Work required »
Report each line in the items below that contains the word "total", copying every such line in full.

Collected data
■ ■ ■ ■ ■ ■ ■

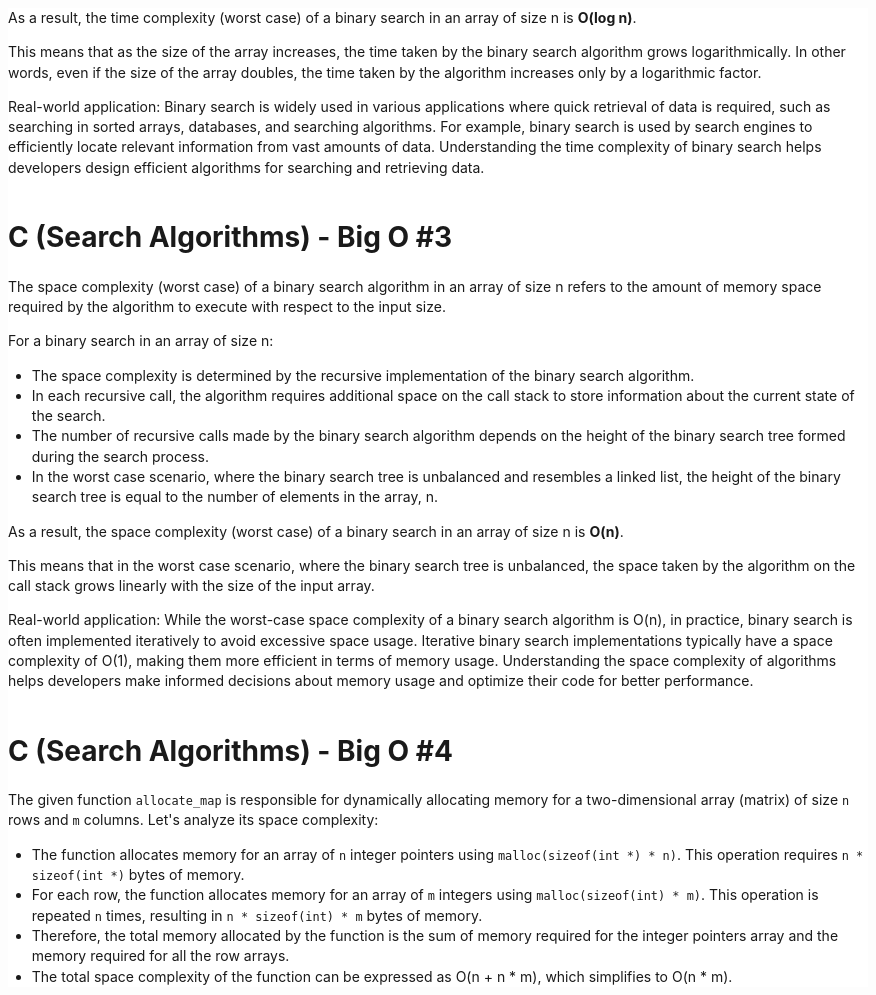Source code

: As a result, the time complexity (worst case) of a binary search in an array of size n is **O(log n)**.

This means that as the size of the array increases, the time taken by the binary search algorithm grows logarithmically. In other words, even if the size of the array doubles, the time taken by the algorithm increases only by a logarithmic factor.

Real-world application: Binary search is widely used in various applications where quick retrieval of data is required, such as searching in sorted arrays, databases, and searching algorithms. For example, binary search is used by search engines to efficiently locate relevant information from vast amounts of data. Understanding the time complexity of binary search helps developers design efficient algorithms for searching and retrieving data.

# **C (Search Algorithms) - Big O #3**

The space complexity (worst case) of a binary search algorithm in an array of size n refers to the amount of memory space required by the algorithm to execute with respect to the input size.

For a binary search in an array of size n:
- The space complexity is determined by the recursive implementation of the binary search algorithm.
- In each recursive call, the algorithm requires additional space on the call stack to store information about the current state of the search.
- The number of recursive calls made by the binary search algorithm depends on the height of the binary search tree formed during the search process.
- In the worst case scenario, where the binary search tree is unbalanced and resembles a linked list, the height of the binary search tree is equal to the number of elements in the array, n.

As a result, the space complexity (worst case) of a binary search in an array of size n is **O(n)**.

This means that in the worst case scenario, where the binary search tree is unbalanced, the space taken by the algorithm on the call stack grows linearly with the size of the input array.

Real-world application: While the worst-case space complexity of a binary search algorithm is O(n), in practice, binary search is often implemented iteratively to avoid excessive space usage. Iterative binary search implementations typically have a space complexity of O(1), making them more efficient in terms of memory usage. Understanding the space complexity of algorithms helps developers make informed decisions about memory usage and optimize their code for better performance.

# **C (Search Algorithms) - Big O #4**

The given function `allocate_map` is responsible for dynamically allocating memory for a two-dimensional array (matrix) of size `n` rows and `m` columns. Let's analyze its space complexity:

- The function allocates memory for an array of `n` integer pointers using `malloc(sizeof(int *) * n)`. This operation requires `n * sizeof(int *)` bytes of memory.
- For each row, the function allocates memory for an array of `m` integers using `malloc(sizeof(int) * m)`. This operation is repeated `n` times, resulting in `n * sizeof(int) * m` bytes of memory.
- Therefore, the total memory allocated by the function is the sum of memory required for the integer pointers array and the memory required for all the row arrays.
- The total space complexity of the function can be expressed as O(n + n * m), which simplifies to O(n * m).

■ ■ ■ ■ ■ ■ ■

Answer »
- Therefore, the total memory allocated by the function is the sum of memory required for the integer pointers array and the memory required for all the row arrays.
- The total space complexity of the function can be expressed as O(n + n * m), which simplifies to O(n * m).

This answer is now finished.